There is no escape. He is static. Nowhere to go, no one to tell, for who would believe his sister played in traffic while he learnt of heart ventricles and his mother drank tea? Who else would see the conniving minivans, racing, raging, stampeding, trampling her little pink headband and messy blonde hair? Her blue gray sky eyes and her bunny rabbit nose. Her yellow jumper with the oversized bow, which floats in the wind as she plays in traffic and he learns of ventricles and his mother drinks tea.
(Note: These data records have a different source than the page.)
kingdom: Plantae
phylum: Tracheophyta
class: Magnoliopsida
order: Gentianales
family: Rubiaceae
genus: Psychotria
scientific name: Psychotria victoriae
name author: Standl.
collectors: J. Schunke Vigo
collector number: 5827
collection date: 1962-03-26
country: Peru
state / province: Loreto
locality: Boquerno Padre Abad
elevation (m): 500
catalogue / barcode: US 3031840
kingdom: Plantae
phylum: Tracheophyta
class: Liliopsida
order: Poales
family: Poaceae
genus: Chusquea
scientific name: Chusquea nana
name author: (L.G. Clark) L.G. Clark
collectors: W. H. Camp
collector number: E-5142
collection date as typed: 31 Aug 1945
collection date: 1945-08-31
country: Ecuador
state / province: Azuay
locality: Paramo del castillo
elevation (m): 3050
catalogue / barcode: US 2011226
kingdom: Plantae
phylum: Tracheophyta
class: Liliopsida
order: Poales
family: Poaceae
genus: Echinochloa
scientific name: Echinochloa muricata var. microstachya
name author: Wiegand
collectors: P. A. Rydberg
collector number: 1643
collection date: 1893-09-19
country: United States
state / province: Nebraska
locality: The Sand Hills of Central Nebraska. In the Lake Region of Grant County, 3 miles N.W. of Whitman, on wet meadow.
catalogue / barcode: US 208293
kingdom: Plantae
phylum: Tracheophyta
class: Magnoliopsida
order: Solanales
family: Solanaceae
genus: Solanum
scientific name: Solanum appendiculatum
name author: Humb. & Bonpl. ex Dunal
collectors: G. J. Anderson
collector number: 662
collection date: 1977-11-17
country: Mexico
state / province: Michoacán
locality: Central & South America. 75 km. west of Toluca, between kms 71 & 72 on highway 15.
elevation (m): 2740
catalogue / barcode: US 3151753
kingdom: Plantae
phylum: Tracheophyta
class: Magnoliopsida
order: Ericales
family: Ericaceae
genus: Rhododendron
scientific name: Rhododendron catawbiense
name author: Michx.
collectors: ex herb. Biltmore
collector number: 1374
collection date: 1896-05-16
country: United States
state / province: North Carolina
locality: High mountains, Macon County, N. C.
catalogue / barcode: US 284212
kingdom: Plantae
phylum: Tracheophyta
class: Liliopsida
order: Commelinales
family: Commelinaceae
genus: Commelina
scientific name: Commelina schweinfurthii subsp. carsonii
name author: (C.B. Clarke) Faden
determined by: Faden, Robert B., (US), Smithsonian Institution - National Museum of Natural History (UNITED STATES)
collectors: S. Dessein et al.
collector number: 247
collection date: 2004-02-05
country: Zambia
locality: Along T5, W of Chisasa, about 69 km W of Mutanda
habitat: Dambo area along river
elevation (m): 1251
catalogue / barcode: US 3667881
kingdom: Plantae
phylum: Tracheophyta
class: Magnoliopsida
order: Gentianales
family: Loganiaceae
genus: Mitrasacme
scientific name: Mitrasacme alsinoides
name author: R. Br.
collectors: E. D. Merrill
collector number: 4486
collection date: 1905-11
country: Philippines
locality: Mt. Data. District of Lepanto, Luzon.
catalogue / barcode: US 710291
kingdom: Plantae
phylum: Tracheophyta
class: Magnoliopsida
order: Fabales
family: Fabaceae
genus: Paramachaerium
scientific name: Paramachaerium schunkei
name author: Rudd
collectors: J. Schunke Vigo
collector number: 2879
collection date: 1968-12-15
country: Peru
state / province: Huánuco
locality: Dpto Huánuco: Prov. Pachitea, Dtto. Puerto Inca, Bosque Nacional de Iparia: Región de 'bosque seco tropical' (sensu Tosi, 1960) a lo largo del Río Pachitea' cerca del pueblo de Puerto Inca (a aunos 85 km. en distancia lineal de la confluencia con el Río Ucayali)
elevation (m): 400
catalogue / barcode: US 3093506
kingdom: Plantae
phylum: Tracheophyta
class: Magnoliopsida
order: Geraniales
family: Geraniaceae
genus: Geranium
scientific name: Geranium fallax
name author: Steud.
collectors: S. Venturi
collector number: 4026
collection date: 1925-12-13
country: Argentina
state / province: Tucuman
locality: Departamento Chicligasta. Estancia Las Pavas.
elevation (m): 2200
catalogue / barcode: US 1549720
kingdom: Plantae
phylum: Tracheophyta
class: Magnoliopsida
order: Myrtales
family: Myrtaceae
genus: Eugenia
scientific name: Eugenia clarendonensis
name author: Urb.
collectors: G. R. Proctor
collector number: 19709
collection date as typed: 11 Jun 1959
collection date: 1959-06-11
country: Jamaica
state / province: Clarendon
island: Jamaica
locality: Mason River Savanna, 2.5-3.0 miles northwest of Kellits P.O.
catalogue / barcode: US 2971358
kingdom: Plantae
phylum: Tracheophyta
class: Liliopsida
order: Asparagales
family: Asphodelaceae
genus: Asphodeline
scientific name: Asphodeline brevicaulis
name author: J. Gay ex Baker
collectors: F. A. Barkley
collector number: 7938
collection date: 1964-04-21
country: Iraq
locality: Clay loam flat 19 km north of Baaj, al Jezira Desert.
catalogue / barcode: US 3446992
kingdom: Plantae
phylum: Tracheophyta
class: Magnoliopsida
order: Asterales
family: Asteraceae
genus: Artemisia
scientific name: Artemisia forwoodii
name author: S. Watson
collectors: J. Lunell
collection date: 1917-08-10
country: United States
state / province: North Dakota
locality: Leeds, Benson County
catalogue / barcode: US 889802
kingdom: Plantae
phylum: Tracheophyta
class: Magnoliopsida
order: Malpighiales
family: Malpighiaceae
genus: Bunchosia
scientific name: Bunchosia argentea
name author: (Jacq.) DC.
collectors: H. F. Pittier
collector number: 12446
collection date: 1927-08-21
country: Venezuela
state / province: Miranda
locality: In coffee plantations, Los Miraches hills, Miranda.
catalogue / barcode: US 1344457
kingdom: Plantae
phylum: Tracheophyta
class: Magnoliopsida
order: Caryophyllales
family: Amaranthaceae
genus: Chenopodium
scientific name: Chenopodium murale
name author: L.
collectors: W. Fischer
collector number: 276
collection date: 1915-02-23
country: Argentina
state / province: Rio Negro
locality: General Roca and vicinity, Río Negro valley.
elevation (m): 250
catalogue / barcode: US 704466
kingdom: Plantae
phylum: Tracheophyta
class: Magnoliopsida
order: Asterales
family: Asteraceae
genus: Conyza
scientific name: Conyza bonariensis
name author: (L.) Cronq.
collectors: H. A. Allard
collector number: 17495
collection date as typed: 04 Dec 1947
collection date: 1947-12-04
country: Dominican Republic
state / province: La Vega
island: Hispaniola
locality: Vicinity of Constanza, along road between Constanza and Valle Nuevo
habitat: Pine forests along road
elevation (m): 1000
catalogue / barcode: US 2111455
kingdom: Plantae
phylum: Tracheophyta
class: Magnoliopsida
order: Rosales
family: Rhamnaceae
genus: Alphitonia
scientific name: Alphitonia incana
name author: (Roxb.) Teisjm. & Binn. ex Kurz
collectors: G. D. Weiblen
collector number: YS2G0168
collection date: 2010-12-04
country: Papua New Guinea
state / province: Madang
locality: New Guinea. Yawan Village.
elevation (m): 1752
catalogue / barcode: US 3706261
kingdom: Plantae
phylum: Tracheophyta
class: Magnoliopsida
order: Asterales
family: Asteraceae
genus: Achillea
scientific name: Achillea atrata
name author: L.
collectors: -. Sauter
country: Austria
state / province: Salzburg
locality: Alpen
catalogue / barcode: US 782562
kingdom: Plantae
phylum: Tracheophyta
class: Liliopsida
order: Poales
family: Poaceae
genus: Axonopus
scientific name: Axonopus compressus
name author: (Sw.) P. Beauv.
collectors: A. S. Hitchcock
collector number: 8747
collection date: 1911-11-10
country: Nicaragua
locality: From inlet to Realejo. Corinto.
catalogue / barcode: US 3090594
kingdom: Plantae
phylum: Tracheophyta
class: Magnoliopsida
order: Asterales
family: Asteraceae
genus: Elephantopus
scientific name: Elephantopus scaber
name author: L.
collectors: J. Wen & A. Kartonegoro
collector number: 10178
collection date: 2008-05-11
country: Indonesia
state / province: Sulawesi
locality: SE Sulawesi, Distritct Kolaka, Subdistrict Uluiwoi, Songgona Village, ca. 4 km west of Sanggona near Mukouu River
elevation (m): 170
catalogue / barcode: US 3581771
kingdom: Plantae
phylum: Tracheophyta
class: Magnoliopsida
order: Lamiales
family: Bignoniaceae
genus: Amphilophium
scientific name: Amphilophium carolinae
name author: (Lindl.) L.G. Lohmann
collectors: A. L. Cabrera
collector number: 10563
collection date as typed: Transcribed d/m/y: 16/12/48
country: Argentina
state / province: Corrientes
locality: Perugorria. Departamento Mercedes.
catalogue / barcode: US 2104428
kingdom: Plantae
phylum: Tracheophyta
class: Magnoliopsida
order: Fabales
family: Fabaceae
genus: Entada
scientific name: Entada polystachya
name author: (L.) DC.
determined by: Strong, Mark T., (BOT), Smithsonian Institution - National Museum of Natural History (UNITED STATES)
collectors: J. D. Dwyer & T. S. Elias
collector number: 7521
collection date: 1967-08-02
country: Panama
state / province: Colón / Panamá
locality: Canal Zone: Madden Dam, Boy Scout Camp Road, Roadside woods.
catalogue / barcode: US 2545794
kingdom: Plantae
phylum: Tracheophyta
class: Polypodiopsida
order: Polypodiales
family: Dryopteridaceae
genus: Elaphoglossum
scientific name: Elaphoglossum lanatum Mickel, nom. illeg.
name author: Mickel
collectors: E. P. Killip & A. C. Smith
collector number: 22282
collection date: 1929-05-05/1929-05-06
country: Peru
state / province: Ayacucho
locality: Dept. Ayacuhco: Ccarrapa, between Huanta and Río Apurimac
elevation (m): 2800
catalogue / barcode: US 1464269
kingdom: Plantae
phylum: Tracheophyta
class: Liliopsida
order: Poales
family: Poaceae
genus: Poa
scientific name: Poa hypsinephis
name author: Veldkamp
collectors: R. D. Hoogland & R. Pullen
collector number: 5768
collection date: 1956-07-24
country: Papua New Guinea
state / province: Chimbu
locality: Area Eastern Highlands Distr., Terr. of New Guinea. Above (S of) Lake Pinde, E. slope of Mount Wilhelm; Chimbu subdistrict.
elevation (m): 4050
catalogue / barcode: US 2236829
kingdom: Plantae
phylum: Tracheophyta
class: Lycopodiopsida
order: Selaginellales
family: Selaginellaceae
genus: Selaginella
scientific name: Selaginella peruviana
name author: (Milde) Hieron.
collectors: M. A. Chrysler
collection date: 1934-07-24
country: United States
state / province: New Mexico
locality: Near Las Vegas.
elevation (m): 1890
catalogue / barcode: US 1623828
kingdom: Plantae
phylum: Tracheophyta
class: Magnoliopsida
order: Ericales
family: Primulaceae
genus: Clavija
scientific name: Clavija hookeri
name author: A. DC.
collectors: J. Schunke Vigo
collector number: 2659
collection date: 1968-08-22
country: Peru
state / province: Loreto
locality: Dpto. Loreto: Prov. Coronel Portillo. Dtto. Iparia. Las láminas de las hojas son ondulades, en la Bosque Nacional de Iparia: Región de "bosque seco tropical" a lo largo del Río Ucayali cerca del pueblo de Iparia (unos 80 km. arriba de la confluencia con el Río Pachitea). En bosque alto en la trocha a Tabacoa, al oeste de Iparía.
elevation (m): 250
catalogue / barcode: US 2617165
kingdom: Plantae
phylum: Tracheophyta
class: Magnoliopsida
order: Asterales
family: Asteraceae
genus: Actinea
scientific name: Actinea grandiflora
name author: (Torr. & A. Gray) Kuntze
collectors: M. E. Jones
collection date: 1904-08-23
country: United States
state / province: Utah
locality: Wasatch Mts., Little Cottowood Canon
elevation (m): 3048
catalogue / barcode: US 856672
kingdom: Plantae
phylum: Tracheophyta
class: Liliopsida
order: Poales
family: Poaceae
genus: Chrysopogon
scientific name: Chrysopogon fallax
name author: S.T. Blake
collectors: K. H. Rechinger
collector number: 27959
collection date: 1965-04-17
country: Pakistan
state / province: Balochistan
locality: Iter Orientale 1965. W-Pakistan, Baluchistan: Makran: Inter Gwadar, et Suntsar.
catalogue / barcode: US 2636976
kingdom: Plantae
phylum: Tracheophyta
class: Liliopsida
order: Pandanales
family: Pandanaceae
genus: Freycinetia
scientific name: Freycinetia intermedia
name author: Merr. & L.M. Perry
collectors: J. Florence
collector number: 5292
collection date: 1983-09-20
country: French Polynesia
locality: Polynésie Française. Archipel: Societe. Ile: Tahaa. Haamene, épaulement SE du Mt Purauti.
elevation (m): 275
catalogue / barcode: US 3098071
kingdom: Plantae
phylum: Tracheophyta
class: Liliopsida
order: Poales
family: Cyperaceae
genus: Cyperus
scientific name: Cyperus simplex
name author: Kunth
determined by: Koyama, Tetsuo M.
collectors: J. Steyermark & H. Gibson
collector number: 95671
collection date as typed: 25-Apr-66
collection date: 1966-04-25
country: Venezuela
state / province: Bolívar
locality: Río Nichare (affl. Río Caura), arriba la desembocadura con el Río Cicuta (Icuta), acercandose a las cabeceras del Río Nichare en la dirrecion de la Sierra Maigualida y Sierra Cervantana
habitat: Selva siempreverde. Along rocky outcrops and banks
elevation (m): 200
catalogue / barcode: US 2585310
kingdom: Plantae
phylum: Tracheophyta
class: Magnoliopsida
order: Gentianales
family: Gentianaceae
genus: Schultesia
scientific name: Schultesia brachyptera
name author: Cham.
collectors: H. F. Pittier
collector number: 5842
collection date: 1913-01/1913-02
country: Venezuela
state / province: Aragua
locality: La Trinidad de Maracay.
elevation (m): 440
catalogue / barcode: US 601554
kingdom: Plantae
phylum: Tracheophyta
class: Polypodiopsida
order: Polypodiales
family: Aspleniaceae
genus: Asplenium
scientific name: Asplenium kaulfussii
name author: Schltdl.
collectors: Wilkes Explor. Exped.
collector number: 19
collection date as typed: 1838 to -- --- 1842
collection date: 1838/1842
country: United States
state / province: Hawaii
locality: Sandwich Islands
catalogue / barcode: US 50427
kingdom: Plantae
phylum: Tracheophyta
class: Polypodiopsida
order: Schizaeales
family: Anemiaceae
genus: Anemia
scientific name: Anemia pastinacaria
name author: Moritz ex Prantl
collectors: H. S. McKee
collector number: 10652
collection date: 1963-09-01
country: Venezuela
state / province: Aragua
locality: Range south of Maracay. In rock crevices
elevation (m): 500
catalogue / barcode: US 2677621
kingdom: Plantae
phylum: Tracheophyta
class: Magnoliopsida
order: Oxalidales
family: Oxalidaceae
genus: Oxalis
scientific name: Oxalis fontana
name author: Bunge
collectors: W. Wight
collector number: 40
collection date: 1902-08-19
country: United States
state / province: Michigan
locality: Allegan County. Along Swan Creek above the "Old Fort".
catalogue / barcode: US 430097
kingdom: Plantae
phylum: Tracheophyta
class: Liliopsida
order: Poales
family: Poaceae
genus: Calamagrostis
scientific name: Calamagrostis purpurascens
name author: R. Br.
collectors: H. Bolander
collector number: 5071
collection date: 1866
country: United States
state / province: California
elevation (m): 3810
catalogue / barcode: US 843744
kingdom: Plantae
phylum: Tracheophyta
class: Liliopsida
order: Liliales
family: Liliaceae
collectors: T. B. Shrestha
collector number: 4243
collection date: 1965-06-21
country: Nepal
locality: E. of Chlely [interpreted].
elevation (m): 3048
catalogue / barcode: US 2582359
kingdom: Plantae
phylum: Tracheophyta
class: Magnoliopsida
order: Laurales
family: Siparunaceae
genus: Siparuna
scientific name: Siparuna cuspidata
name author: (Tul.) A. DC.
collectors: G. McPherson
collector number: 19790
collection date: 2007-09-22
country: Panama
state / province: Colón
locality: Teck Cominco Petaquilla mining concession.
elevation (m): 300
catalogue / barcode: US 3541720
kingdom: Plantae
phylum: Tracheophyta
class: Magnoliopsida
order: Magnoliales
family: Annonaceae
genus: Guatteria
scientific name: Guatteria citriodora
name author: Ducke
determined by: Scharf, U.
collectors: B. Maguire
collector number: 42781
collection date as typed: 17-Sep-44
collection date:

Tears splash his Bio book, each little drop scalding the black and white text of Chapter 34: The Heart. And Coleg is lost in his own despair, head turning, world dissolving, the ventricles, the caged bird, the tea, all obscure, irrelevant. All that is real and all that matters is his six year old sister, teetering on the edge of the sidewalk as an electric blue convertible shakes her tiny frame.
He can change, he can change. Someone save Lily and he will change. He prays to the God that doesn’t exist, to the Jesus who never was.
It’ll be different. I’ll be a good brother. I’ll go to church, stop smoking, babysit the brat. Whatever you want. I’ll do it. I can change.
And then it’s over. A woman in ragged jeans and a flannel shirt dashes onto the lawn. The mother scoops up her daughter and together they disappear into a nearby house. No crisp white blouse, no coffee shop, just a flannel shirt and green shutters and a bike in the front yard.

“Hey! Coleg!”
He blinks back his tears and looks up. Sara Tully. She bats her mascara clad lashes and twirls her strawberry bottle blonde hair, leaning into him with a fury of lilac and lipgloss.
“Yeah?”
“Can I borrow a writing utensil?”
Back to Bio, all images of six-year olds and SUVs chased from his mind. Coleg fishes a pen from his messenger bag and places it in Sara’s perfectly manicured fingers.

After Biology, Coleg will go to Spanish, and then to English. At lunch, he will light a joint on the roof as he does every day. He will steal CDs from the drugstore and mock his sister and ignore his mother and neglect to mention, or to remember, anything from first period Biology.